Journalismus von unten, für unten. Vollkommen unabhängig von Konzernen und Parteien.
29/03/2024

Kolumbien im Wandel


Der kolumbianische Präsident Gustavo Petro hat es derzeit nicht leicht: Die rechte Opposition im Parlament verhindert, dass Petro zwei wichtige Reformprojekte durchsetzen kann. Die bestehenden Strukturen, so Petro, blockieren die Umsetzung des Programms, für das sich die Mehrheit der Kolumbianer bei seiner Wahl ausgesprochen hat.

Der Wunsch der Völker Lateinamerikas, das System ihrer Länder neu zu strukturieren, ist seit geraumer Zeit unüberhörbar. Die von Hugo Chávez 1999 einberufene Verfassungsgebende Versammlung, die den Weg zur Fünften Republik ebnete, hat gezeigt, dass dies der Weg zu einer friedlichen Revolution sein kann.

Auf Venezuela folgten Bolivien und Ecuador. Der Wille, eine neue Gesellschaft aufzubauen, hat Evo Morales und Rafael Correa dazu veranlasst, die Strukturen so zu verändern, dass ein Wandel in ihren Ländern möglich wurde.

Dies war in Chile nicht der Fall, wo die Verfassungsgebende Versammlung aus einer spontanen Forderung des Volkes hervorging, die sich auf der Straße durchsetzte, und nicht aus einem politischen Programm des derzeitigen Präsidenten Gabriel Boric. Boric scheiterte zweimal mit seinen Reformversuchen, als dieselben Bürger, die sie gefordert hatten, dagegen abstimmten, und bezeichnete dies als schwierigsten Moment seiner Amtszeit.

Fest steht jedenfalls, dass tiefgreifende soziale und wirtschaftliche Veränderungen unweigerlich neue Strukturen erfordern, um sie durchzusetzen.
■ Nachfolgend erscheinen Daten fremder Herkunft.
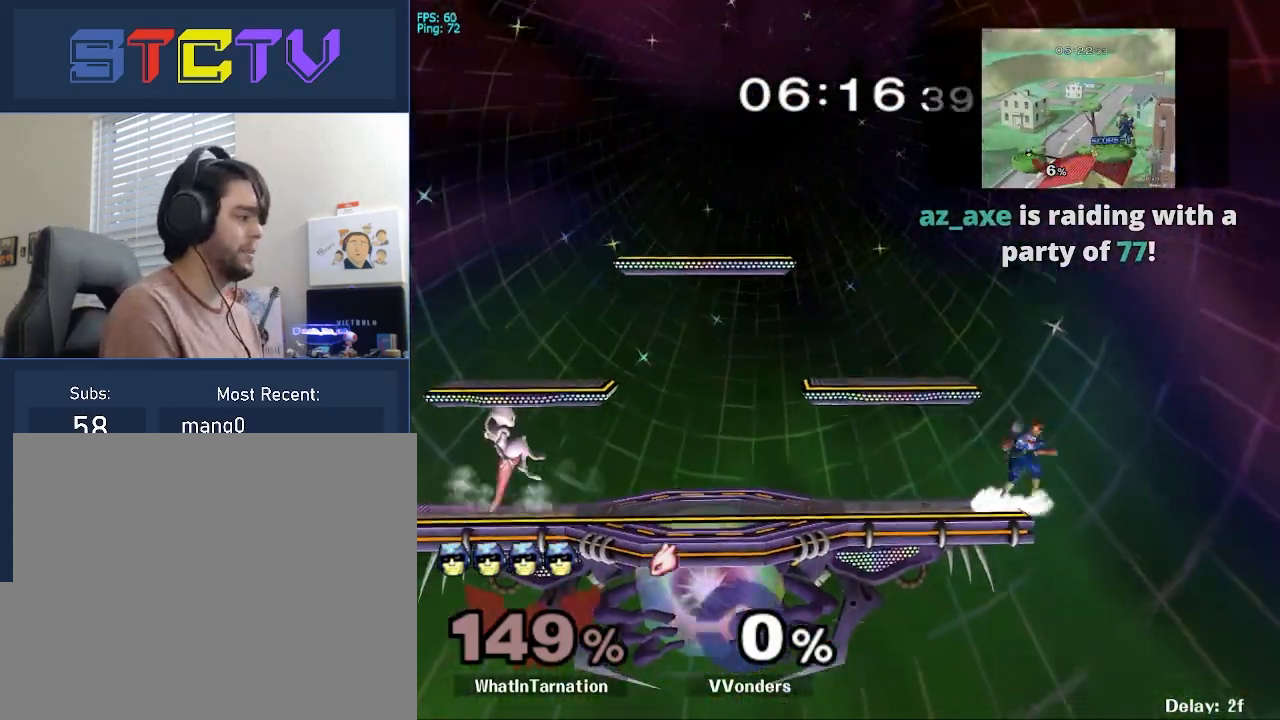
{"buttons": ["R1"], "left_stick": "down-right", "right_stick": "center", "events": [[83, "left_stick", "left"], [167, "Y", "down"], [200, "left_stick", "center"], [283, "Y", "up"], [333, "Y", "down"], [350, "left_stick", "down-right"], [417, "R1", "down"], [483, "Y", "up"]]}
Und Petro scheint dies nicht nur halbherzig angehen zu wollen.

Obwohl der Auslöser für eine mögliche verfassungsgebende Versammlung in Kolumbien die Weigerung der rechten Parlamentarier war, Gesetzesvorschlägen zuzustimmen, die eine Änderung der prekären Verhältnisse im Gesundheits- und Rentensystem ermöglicht hätten, bestritt Petro, dass die Ursache allein in den Hindernissen liege, die ihm die Legislative in den Weg lege.

Es sei der drohende Bankrott des Gesundheits- und Rentensystems, der ihn zu diesem Schritt zwinge, sagte er in einer Botschaft auf X als Antwort auf die Kritik des ehemaligen Präsidenten Álvaro Uribe.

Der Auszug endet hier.